All seminars will be hosted virtually for Fall 2020. Registration is required and registration pages will be made available below.
Fall 2020 Seminars
Thursday November 12 @ 1 PM
Jennifer Miller, Yale School of Medicine
Data sharing, research equity, and the role of the Good Pharma Scorecard
This talk will briefly review key ethics concerns about the pharmaceutical industry, focusing on data sharing and equity in research as well as the accessibility of novel new medicines for middle and low income countries. The role of the Good Pharma Scorecard in benchmarking practices and catalyzing reforms where needed will also be explored.
Thursday October 8 @ 1 PM
Glenn Cohen, Harvard Law School
Artificial Intelligence and Heath Care: Legal and Ethics Issues
The world is paying increasing attention to the integration of Artificial Intelligence (AI) especially machine learning (ML) into health care. Some of the talk is hope, some of it is hype, but some of it is already being introduced into clinical care. This talk will give a general overview of the legal and ethical issues raised by this trend, including questions such as:
What rules should govern the acquisition of patient data to build medical AI and the privacy of patient information?
Is pre-market approval of some medical AI necessary? How should regulators approach the task of reviewing medical AI? How should they manage updates?

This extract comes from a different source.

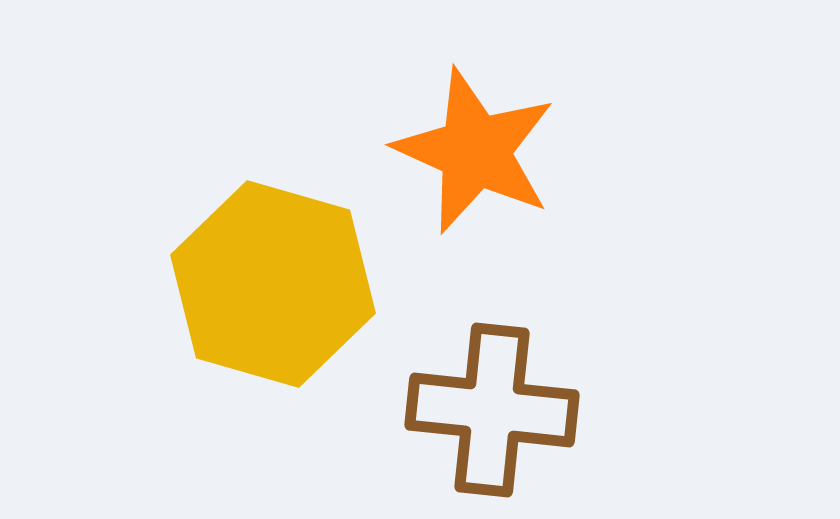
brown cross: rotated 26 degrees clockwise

What role should patients have in deciding when medical AI is used in their care? Is there an obligation for clinicians to get informed consent for the use of AI, even when that AI is not apparent to the patient and instead just advising the clinician?
How should ethicists and regulators manage concerns about equity – both equitable access to models that actually are successful and problems of “bias” or even “discrimination” by models?
Tuesday November 26 @ 1:30 PM
Ariella Binik, McMaster University
Delaying and Withholding Interventions: Ethics and the Stepped Wedge Trial
Wednesday October 16 - Projection Week Seminar with Mara Buchbinder
Making Death’ in the Era of Medical Aid-in-Dying
Organized in partnership with the Department of Social Studies of Medicine
For more information on Projection Week: https://projectionweek.ca/en
Wednesday 17 April 2019 at 10 AM
Fareed Awan, University of Minnesota
Connecting Exploitation and Injustice in Research Ethics
Exploitation is a central topic of biomedical ethics, but remains contentious. In this talk, I will present a relational account of exploitation, where the wrong of exploitation is defined as a failure of a relationship dynamics, contra views of exploitation that take maldistribution as the primary concern. My view is that corroding the ability to resist the causes of exploitation, namely oppression and degradation, is unjust, at least within the context of biomedical research, where power, knowledge, and authority imbalance is particularly ingrained. Research that (a) exploits or (b) corrodes the ability of vulnerable groups to avoid exploitation are both sources of injustice, even if the relationship is mutually beneficial and consensual.
Thursday 25 April 2019 at 4:30 PM
Book Launch of "Ethical Issues in Women;s Healthcare: Practice and Policy"
Edited by Lori d'Agincourt-Canning & Carolyn Ells
In the foyer of 3647 Peel Street
Friday, February 1st @ 3:15
Phoebe Friesen, University of Oxford
Is Schizophrenia Research Under Threat?: How funding structures and patient groups shape scientific knowledge
Two significant shifts are taking place within psychiatry. The first shift involves the replacement of the DSM (Diagnostic and Statistical Manual) criteria with RDoC (Research Domain Criteria), in research funded by the National Institute of Mental Health (NIMH), the world’s largest funder of psychiatric research. Moving away from the discrete diagnostic categories of the DSM, RDoC prioritizes basic science research and refrains from drawing a line in advance between pathological and non-pathological experiences. The second shift has been taking place in schizophrenia research over several decades and involves the adoption of wider outcome measures related to quality of life in place of narrow measures such as symptom scales. This change is largely a result of the influence of patient groups. It is argued that this second shift has been successful in bringing to light several explanatory models of schizophrenia that are likely to bear fruit in terms of both understanding schizophrenia and developing tools and treatments for those living with the condition. In light of this, this presentation asks whether the shift to RDoC will threaten the gains associated with research related to quality of life in schizophrenia. In response, it is suggested there is both reason to be wary and reason to be hopeful when it comes to schizophrenia research and funding based on RDoC.